Lastly, expect to be nickeled and dimed (especially if you're talking federal enterprise), and don't expect to be paid promptly.


@bmelton - I agree. We are going to first target the small enterprises. Thanks for you advice.


Let's say we are working on an application for small businesses & enterprises.

If that's what you're saying, then you've already failed. The fact that your application is for both SMB and enterprise customers means you lack customer-based focus and probably don't know who your customer is. Pick a smaller sub-set of customers and focus on that.


The app we are trying to build is a complement to Box.com (that offers solutions to SMBs as well as enterprises)


You've probably looked already but I think there is a lot of good advice on enterprise sales on the smart bear blog

http://blog.asmartbear.com/

From what I know (mostly reading rather than personal experience) selling the Small business and selling to enterprise are very different and require different approaches. Ie, SEO and a landing page with pricing and sign up vs. a sales team, no pricing anywhere on your site and long sales cycles. You may need to pick whichever one you think you can be most successful with at first and concentrate on that.


@robinwarren thanks a lot for the link!

I agree that selling to SMBs and Enterprises are very different approaches.

We are still in the customer development phase (http://www.startuplessonslearned.com/2008/11/what-is-custome...) and really want to "get out of the building" to start learning about whether our assumptions are right.

I am not really sure how to approach the organizations. Is face-to-face a better option or online networking is better?


I don't think it's hard. Have a think about the kinds of customers you would like and then make a list of companies that match your assumptions. Phone them up and say you have a new product that might be of interest and could you come and show it. Maybe 10% will be interested. Go and visit them and listen hard to what they do/don't like about your ideas.

You'll learn one of three things: a) your product could be a good fit for them with some iteration or b) your assumptions about the types of customers you want is wrong or c) your idea stinks.

Deciding between these is up to you :)


Cool, great advice.

However, phoning them up generally connects us to their customer helpline. What is the best way to reach the right person within that organization of >50 people?

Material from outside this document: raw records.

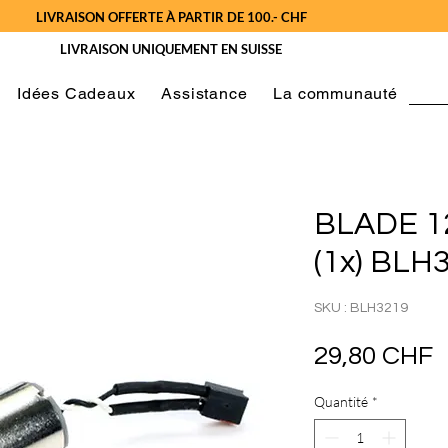
LIVRAISON OFFERTE À PARTIR DE 100.- CHF
LIVRAISON UNIQUEMENT EN SUISSE
Idées Cadeaux
Assistance
La communauté
BLADE 12
(1x) BLH
SKU : BLH3219
P
29,80 CHF
Quantité
*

Don't phone customer support, phone the main switchboard and ask the name of the person in the relevant department. If you're building a sales tool then ask for the head of sales. Depending on the size of the organisation you might get batted down to a lower level but it's up to you to hustle upwards once you're there. The main thing is if you're looking for validation then get the product in front of the people who will be using it, not their procurement or IT department. Get the target users emotionally engaged and then they will help you run the gauntlet of pricing and tech with the other departments.


@iand - great, thanks for your advice.


Find businesses you think meet your customer profile in your geo, and then call them and ask if you could borrow a little of their time.

Frankly you should have done this before you started building anything


I suppose there is a reason they suggest you 'get out of the building'. But I can't really advise you from personal experience, you probably know what you need to do. Good luck!


If you have a product that fits on a Gartner "magic quadrant", figure out what analyst writes it and get real friendly with that person.

Otherwise, you need a way to sell to the Executive level folks (ie. sell like IBM and Oracle). If you operate in or have access to the social stratum of corporate bigwigs, use that. Otherwise, you can hire $$$ salesfolk who have that access, or target mid-level managers and play the procurement game.

If you are interested in government... Find a lobbyist with a clue.


It's hard to give a blanket answer.

Some organizations have had very good success with marketing channels such as SEO, cold calls and trade shows. I can also tell you stories of people who are very disappointed with the investments they've made in all of those channels.


Enterprise... try to get a positive review by Gartner or CIO Today. Expect sales cycles measured in months if not years. There's a reason not a lot of small startups sell to the enterprise, it's like trying to pick the apples at the top of the tree. You're just starting out, go for the low hanging fruit and establish some good customers/references.